Causal Disentanglement for Full-Reference Image Quality Assessment

arXiv cs.CV / 4/24/2026

📰 NewsModels & Research

Key Points

  • The paper introduces a new full-reference image quality assessment (FR-IQA) paradigm that uses causal inference and decoupled representation learning rather than the common pairwise feature comparison approach.
  • It disentangles degradation and content by leveraging content invariance between reference and distorted images, and uses a masking-inspired module to extract degradation features causally influenced by content.
  • Quality prediction is performed from the resulting degradation representations via supervised regression or label-free dimensionality reduction, supporting multiple training regimes.
  • Experiments show competitive results on standard IQA benchmarks under fully supervised, few-label, and label-free settings, and the method improves cross-domain generalization on scarce-data non-standard image types (e.g., underwater, medical, radiographic, neutron, and screen-content images).
  • The authors emphasize scenario-specific training and prediction without labeled IQA data, aiming to outperform existing training-free FR-IQA approaches in cross-domain scenarios.

Abstract

Existing deep network-based full-reference image quality assessment (FR-IQA) models typically work by performing pairwise comparisons of deep features from the reference and distorted images. In this paper, we approach this problem from a different perspective and propose a novel FR-IQA paradigm based on causal inference and decoupled representation learning. Unlike typical feature comparison-based FR-IQA models, our approach formulates degradation estimation as a causal disentanglement process guided by intervention on latent representations. We first decouple degradation and content representations by exploiting the content invariance between the reference and distorted images.

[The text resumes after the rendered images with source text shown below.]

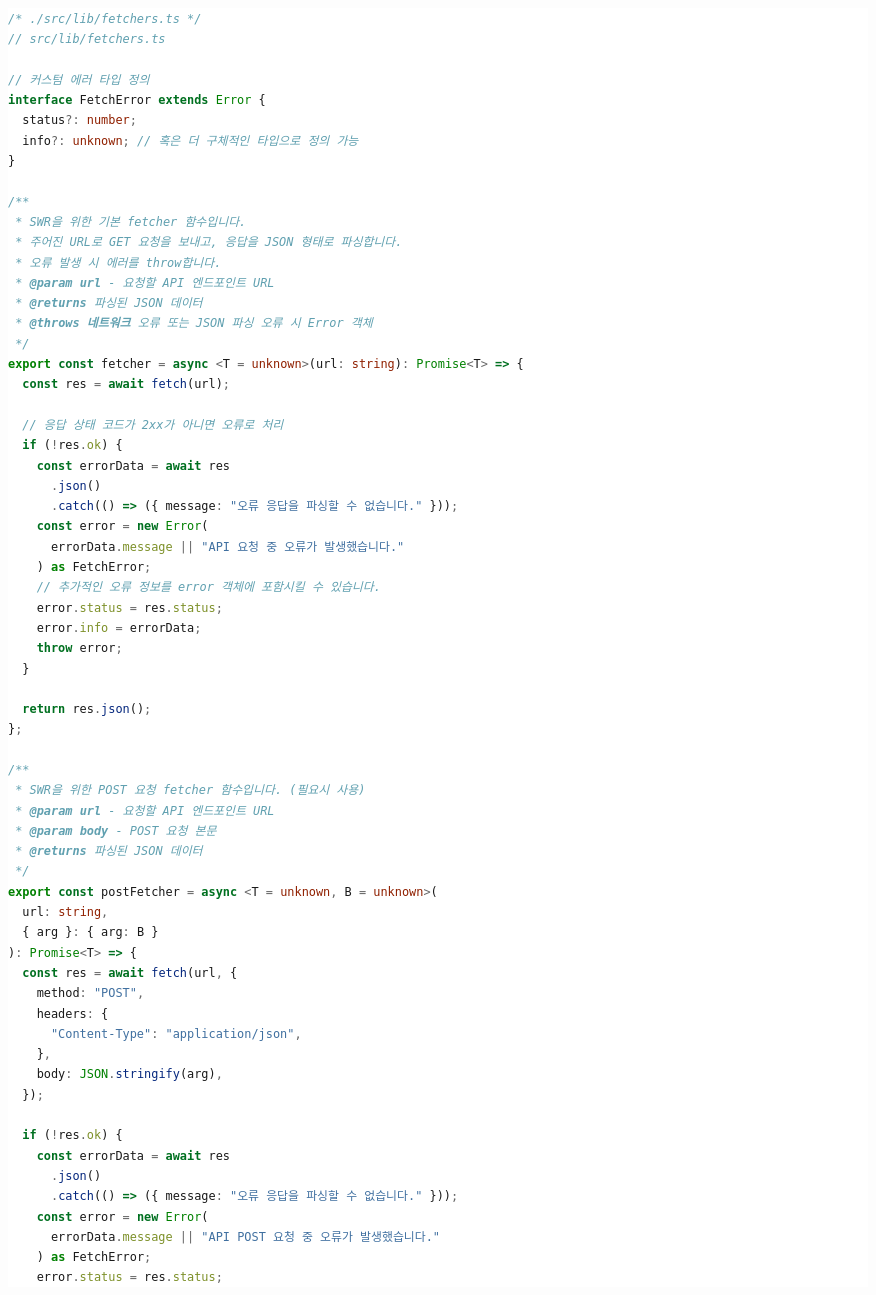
 ```ts
/* ./src/lib/fetchers.ts */
// src/lib/fetchers.ts

// 커스텀 에러 타입 정의
interface FetchError extends Error {
  status?: number;
  info?: unknown; // 혹은 더 구체적인 타입으로 정의 가능
}

/**
 * SWR을 위한 기본 fetcher 함수입니다.
 * 주어진 URL로 GET 요청을 보내고, 응답을 JSON 형태로 파싱합니다.
 * 오류 발생 시 에러를 throw합니다.
 * @param url - 요청할 API 엔드포인트 URL
 * @returns 파싱된 JSON 데이터
 * @throws 네트워크 오류 또는 JSON 파싱 오류 시 Error 객체
 */
export const fetcher = async <T = unknown>(url: string): Promise<T> => {
  const res = await fetch(url);

  // 응답 상태 코드가 2xx가 아니면 오류로 처리
  if (!res.ok) {
    const errorData = await res
      .json()
      .catch(() => ({ message: "오류 응답을 파싱할 수 없습니다." }));
    const error = new Error(
      errorData.message || "API 요청 중 오류가 발생했습니다."
    ) as FetchError;
    // 추가적인 오류 정보를 error 객체에 포함시킬 수 있습니다.
    error.status = res.status;
    error.info = errorData;
    throw error;
  }

  return res.json();
};

/**
 * SWR을 위한 POST 요청 fetcher 함수입니다. (필요시 사용)
 * @param url - 요청할 API 엔드포인트 URL
 * @param body - POST 요청 본문
 * @returns 파싱된 JSON 데이터
 */
export const postFetcher = async <T = unknown, B = unknown>(
  url: string,
  { arg }: { arg: B }
): Promise<T> => {
  const res = await fetch(url, {
    method: "POST",
    headers: {
      "Content-Type": "application/json",
    },
    body: JSON.stringify(arg),
  });

  if (!res.ok) {
    const errorData = await res
      .json()
      .catch(() => ({ message: "오류 응답을 파싱할 수 없습니다." }));
    const error = new Error(
      errorData.message || "API POST 요청 중 오류가 발생했습니다."
    ) as FetchError;
    error.status = res.status;
```
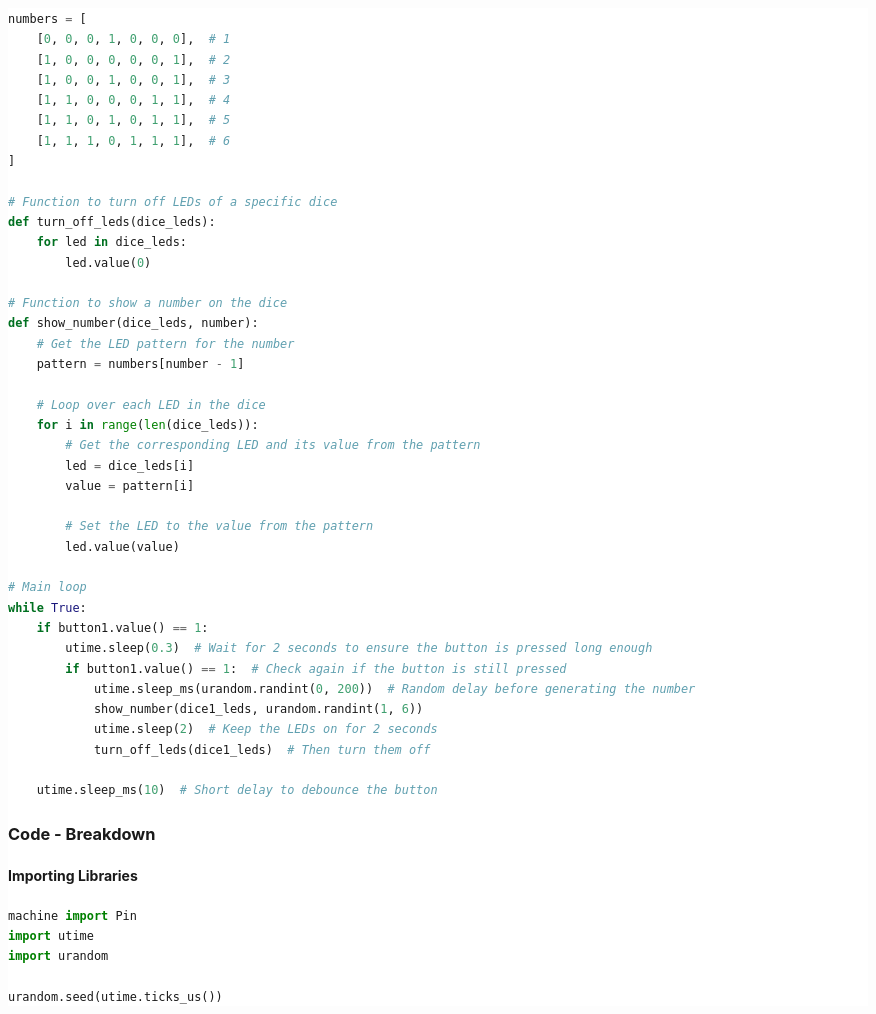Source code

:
 ```python
numbers = [
    [0, 0, 0, 1, 0, 0, 0],  # 1
    [1, 0, 0, 0, 0, 0, 1],  # 2
    [1, 0, 0, 1, 0, 0, 1],  # 3
    [1, 1, 0, 0, 0, 1, 1],  # 4
    [1, 1, 0, 1, 0, 1, 1],  # 5
    [1, 1, 1, 0, 1, 1, 1],  # 6
]

# Function to turn off LEDs of a specific dice
def turn_off_leds(dice_leds):
    for led in dice_leds:
        led.value(0)

# Function to show a number on the dice
def show_number(dice_leds, number):
    # Get the LED pattern for the number
    pattern = numbers[number - 1]
    
    # Loop over each LED in the dice
    for i in range(len(dice_leds)):
        # Get the corresponding LED and its value from the pattern
        led = dice_leds[i]
        value = pattern[i]
        
        # Set the LED to the value from the pattern
        led.value(value)

# Main loop
while True:
    if button1.value() == 1:
        utime.sleep(0.3)  # Wait for 2 seconds to ensure the button is pressed long enough
        if button1.value() == 1:  # Check again if the button is still pressed
            utime.sleep_ms(urandom.randint(0, 200))  # Random delay before generating the number
            show_number(dice1_leds, urandom.randint(1, 6))
            utime.sleep(2)  # Keep the LEDs on for 2 seconds
            turn_off_leds(dice1_leds)  # Then turn them off

    utime.sleep_ms(10)  # Short delay to debounce the button
```

### Code - Breakdown

#### Importing Libraries

```python
machine import Pin
import utime
import urandom

urandom.seed(utime.ticks_us())
```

Second, inspired by the human visual masking effect, we design a masking module to model the causal relationship between image content and degradation features, thereby extracting content-influenced degradation features from distorted images. Finally, quality scores are predicted from these degradation features using either supervised regression or label-free dimensionality reduction. Extensive experiments demonstrate that our method achieves highly competitive performance on standard IQA benchmarks across fully supervised, few-label, and label-free settings. Furthermore, we evaluate the approach on diverse non-standard natural image domains with scarce data, including underwater, radiographic, medical, neutron, and screen-content images. Benefiting from its ability to perform scenario-specific training and prediction without labeled IQA data, our method exhibits superior cross-domain generalization compared to existing training-free FR-IQA models.